───── Source data

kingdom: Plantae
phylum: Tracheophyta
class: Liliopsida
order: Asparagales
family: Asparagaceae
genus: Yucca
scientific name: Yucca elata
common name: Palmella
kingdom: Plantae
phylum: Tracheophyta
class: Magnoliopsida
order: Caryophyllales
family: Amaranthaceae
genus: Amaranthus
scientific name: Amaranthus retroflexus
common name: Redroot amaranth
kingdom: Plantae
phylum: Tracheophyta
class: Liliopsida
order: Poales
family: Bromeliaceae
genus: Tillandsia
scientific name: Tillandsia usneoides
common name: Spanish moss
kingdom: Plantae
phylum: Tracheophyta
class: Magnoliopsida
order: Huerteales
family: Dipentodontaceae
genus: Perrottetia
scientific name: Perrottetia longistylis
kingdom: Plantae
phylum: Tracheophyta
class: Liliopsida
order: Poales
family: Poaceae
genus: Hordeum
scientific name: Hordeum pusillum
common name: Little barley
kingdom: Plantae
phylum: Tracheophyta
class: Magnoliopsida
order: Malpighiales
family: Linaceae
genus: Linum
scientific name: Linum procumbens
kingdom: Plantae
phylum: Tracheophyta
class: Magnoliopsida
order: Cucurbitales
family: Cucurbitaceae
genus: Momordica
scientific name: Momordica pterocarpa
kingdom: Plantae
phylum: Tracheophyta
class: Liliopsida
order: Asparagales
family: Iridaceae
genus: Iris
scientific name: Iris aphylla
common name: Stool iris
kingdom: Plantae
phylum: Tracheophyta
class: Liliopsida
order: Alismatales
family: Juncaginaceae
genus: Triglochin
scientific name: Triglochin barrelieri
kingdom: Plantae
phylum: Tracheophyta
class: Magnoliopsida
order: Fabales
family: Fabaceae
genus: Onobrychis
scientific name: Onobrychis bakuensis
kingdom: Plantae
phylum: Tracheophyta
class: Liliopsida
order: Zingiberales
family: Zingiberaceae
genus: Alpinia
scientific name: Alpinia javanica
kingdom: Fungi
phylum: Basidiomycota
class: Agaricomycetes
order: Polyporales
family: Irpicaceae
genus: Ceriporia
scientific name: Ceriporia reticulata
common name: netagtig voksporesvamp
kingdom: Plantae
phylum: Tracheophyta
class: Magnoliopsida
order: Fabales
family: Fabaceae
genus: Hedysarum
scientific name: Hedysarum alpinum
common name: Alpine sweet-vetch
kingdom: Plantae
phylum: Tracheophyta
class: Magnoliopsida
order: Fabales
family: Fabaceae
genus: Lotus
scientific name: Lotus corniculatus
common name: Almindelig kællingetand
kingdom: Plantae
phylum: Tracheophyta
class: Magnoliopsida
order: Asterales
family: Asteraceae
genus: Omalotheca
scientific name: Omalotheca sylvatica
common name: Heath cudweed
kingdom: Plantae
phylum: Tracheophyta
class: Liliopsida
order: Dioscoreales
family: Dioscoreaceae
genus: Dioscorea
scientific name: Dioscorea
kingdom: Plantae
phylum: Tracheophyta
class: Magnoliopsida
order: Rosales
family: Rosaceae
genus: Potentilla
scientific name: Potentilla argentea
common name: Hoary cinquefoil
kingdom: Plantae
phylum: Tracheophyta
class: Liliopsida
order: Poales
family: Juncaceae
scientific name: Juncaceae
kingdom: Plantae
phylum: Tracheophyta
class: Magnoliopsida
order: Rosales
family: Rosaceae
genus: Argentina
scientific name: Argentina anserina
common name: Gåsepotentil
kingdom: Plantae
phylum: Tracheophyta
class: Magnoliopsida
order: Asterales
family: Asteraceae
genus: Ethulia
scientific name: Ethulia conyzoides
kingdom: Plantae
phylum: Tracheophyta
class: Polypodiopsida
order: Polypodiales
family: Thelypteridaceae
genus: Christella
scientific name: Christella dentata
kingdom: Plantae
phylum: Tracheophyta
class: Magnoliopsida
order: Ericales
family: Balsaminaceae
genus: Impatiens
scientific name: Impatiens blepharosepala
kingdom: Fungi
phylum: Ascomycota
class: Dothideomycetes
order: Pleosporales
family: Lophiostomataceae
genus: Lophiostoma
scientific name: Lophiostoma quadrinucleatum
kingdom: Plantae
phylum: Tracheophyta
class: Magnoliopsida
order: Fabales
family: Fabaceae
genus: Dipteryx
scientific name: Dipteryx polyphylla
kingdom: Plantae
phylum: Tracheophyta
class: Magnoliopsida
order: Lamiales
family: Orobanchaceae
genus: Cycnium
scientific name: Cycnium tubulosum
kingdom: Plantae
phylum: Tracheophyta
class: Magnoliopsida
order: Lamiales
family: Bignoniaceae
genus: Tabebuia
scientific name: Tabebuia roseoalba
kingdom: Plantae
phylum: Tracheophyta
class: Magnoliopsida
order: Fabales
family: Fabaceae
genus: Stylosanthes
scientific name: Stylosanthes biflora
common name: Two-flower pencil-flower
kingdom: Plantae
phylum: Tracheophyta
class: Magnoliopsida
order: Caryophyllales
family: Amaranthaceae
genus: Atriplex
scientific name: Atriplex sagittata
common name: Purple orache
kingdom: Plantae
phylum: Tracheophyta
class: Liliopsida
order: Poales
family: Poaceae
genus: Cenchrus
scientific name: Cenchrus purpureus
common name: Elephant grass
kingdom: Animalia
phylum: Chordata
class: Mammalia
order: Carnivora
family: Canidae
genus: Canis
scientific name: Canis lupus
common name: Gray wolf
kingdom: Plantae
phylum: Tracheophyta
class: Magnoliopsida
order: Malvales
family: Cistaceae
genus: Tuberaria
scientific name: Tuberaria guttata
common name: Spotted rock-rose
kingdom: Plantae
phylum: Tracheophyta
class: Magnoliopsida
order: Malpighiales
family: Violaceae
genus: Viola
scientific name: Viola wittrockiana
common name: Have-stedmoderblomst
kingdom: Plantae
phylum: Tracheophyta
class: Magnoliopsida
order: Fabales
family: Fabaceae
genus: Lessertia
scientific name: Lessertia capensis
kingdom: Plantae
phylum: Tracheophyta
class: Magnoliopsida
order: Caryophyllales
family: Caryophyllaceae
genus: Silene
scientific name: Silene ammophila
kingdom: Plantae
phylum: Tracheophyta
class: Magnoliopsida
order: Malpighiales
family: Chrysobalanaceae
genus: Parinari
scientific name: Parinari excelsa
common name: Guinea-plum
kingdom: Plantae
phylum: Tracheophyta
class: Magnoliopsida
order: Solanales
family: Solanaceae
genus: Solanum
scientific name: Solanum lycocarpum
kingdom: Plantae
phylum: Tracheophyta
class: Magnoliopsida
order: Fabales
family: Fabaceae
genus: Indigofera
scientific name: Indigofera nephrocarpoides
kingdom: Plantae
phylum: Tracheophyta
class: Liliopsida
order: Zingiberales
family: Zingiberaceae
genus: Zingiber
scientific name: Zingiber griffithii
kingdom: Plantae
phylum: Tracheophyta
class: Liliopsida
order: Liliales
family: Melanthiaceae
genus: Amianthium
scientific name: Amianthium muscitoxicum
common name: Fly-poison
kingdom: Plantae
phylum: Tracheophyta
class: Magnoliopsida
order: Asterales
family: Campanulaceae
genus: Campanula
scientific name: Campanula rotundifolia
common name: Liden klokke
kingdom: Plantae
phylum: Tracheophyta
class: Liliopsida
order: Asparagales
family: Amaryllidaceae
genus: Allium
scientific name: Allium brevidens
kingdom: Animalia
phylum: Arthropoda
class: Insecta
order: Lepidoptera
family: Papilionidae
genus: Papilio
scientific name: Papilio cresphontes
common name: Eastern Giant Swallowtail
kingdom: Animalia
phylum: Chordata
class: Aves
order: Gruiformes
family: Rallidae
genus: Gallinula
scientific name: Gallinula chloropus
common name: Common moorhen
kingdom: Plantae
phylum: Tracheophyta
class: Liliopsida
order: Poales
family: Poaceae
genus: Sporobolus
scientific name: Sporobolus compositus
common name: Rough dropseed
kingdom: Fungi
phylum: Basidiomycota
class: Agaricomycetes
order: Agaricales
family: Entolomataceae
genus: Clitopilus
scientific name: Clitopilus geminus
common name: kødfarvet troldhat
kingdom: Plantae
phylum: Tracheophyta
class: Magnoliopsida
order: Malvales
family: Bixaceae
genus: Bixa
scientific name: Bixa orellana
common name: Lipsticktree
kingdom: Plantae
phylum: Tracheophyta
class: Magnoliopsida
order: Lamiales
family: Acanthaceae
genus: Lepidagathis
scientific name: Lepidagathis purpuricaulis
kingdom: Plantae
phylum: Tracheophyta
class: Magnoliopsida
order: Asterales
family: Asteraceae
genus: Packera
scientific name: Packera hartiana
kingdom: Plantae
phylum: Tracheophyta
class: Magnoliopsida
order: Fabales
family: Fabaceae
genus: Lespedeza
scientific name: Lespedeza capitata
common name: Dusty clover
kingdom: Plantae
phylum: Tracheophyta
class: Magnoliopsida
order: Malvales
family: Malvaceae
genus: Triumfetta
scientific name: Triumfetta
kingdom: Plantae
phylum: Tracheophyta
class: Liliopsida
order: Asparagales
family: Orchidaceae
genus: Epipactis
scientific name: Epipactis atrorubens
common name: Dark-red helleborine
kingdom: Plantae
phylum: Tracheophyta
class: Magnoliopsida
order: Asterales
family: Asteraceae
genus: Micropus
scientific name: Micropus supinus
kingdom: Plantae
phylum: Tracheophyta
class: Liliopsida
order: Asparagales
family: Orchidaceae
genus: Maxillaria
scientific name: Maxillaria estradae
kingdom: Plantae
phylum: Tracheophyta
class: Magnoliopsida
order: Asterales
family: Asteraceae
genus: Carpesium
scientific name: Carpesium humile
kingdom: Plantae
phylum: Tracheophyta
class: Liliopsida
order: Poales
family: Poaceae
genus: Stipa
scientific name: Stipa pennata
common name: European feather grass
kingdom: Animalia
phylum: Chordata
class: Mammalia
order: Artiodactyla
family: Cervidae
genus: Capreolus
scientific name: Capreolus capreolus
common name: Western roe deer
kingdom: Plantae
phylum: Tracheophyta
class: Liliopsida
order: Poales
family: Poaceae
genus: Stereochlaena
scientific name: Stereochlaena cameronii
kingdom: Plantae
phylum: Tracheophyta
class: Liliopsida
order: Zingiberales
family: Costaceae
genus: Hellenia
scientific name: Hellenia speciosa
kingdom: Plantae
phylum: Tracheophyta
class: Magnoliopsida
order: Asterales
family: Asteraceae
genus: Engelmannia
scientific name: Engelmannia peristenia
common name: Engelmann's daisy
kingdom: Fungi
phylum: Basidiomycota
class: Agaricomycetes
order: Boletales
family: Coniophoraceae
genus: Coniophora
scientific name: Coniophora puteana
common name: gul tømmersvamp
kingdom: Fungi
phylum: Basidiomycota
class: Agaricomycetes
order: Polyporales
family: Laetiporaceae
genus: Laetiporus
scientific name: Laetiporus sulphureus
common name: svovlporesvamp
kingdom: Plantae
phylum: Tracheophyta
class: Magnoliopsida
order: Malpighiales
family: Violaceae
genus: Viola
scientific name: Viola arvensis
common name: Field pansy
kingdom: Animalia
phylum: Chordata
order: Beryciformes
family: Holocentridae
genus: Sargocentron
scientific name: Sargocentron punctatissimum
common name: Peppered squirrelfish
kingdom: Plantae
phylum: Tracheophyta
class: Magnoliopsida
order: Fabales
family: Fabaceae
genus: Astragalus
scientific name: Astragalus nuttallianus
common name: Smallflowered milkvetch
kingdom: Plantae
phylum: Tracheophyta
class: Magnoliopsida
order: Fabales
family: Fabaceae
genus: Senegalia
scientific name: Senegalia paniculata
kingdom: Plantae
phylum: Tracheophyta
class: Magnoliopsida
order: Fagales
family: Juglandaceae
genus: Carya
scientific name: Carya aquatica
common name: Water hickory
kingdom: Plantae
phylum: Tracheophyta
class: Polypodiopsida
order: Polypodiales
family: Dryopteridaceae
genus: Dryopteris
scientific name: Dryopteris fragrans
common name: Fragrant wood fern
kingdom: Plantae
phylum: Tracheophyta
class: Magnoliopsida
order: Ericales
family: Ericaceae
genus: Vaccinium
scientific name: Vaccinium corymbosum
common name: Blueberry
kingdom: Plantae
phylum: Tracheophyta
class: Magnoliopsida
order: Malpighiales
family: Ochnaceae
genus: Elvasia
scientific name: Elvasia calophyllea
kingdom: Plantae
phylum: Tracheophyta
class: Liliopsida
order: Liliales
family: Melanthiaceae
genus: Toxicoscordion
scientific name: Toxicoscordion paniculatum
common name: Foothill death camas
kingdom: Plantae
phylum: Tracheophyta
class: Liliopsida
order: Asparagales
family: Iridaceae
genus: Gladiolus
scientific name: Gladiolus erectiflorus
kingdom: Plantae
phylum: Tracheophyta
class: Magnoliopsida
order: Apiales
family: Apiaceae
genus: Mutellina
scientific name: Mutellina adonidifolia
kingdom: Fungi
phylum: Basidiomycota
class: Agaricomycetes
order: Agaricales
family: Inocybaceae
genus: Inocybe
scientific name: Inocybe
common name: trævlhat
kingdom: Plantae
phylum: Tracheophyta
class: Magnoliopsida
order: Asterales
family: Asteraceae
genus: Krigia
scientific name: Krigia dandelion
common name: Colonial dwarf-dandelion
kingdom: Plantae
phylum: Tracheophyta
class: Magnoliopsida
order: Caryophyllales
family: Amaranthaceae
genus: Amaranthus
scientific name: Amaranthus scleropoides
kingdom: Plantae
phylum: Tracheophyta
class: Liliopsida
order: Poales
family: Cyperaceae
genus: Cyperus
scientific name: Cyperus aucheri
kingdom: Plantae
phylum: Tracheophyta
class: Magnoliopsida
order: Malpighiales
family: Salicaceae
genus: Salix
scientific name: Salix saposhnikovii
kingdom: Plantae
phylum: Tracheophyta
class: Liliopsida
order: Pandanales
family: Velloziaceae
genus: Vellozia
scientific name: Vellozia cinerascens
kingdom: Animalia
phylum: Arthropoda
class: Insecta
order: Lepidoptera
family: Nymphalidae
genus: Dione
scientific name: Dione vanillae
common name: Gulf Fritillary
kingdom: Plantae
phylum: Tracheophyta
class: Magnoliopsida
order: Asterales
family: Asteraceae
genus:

──────────

**What is needed**
Lay out the material between the lines holding "class: Aves" and "genus: Micropus", inclusive, as a JSON list of strings with one string per line. Omit any blank lines.

**Task response**
[
  "class: Aves",
  "order: Gruiformes",
  "family: Rallidae",
  "genus: Gallinula",
  "scientific name: Gallinula chloropus",
  "common name: Common moorhen",
  "kingdom: Plantae",
  "phylum: Tracheophyta",
  "class: Liliopsida",
  "order: Poales",
  "family: Poaceae",
  "genus: Sporobolus",
  "scientific name: Sporobolus compositus",
  "common name: Rough dropseed",
  "kingdom: Fungi",
  "phylum: Basidiomycota",
  "class: Agaricomycetes",
  "order: Agaricales",
  "family: Entolomataceae",
  "genus: Clitopilus",
  "scientific name: Clitopilus geminus",
  "common name: kødfarvet troldhat",
  "kingdom: Plantae",
  "phylum: Tracheophyta",
  "class: Magnoliopsida",
  "order: Malvales",
  "family: Bixaceae",
  "genus: Bixa",
  "scientific name: Bixa orellana",
  "common name: Lipsticktree",
  "kingdom: Plantae",
  "phylum: Tracheophyta",
  "class: Magnoliopsida",
  "order: Lamiales",
  "family: Acanthaceae",
  "genus: Lepidagathis",
  "scientific name: Lepidagathis purpuricaulis",
  "kingdom: Plantae",
  "phylum: Tracheophyta",
  "class: Magnoliopsida",
  "order: Asterales",
  "family: Asteraceae",
  "genus: Packera",
  "scientific name: Packera hartiana",
  "kingdom: Plantae",
  "phylum: Tracheophyta",
  "class: Magnoliopsida",
  "order: Fabales",
  "family: Fabaceae",
  "genus: Lespedeza",
  "scientific name: Lespedeza capitata",
  "common name: Dusty clover",
  "kingdom: Plantae",
  "phylum: Tracheophyta",
  "class: Magnoliopsida",
  "order: Malvales",
  "family: Malvaceae",
  "genus: Triumfetta",
  "scientific name: Triumfetta",
  "kingdom: Plantae",
  "phylum: Tracheophyta",
  "class: Liliopsida",
  "order: Asparagales",
  "family: Orchidaceae",
  "genus: Epipactis",
  "scientific name: Epipactis atrorubens",
  "common name: Dark-red helleborine",
  "kingdom: Plantae",
  "phylum: Tracheophyta",
  "class: Magnoliopsida",
  "order: Asterales",
  "family: Asteraceae",
  "genus: Micropus"
]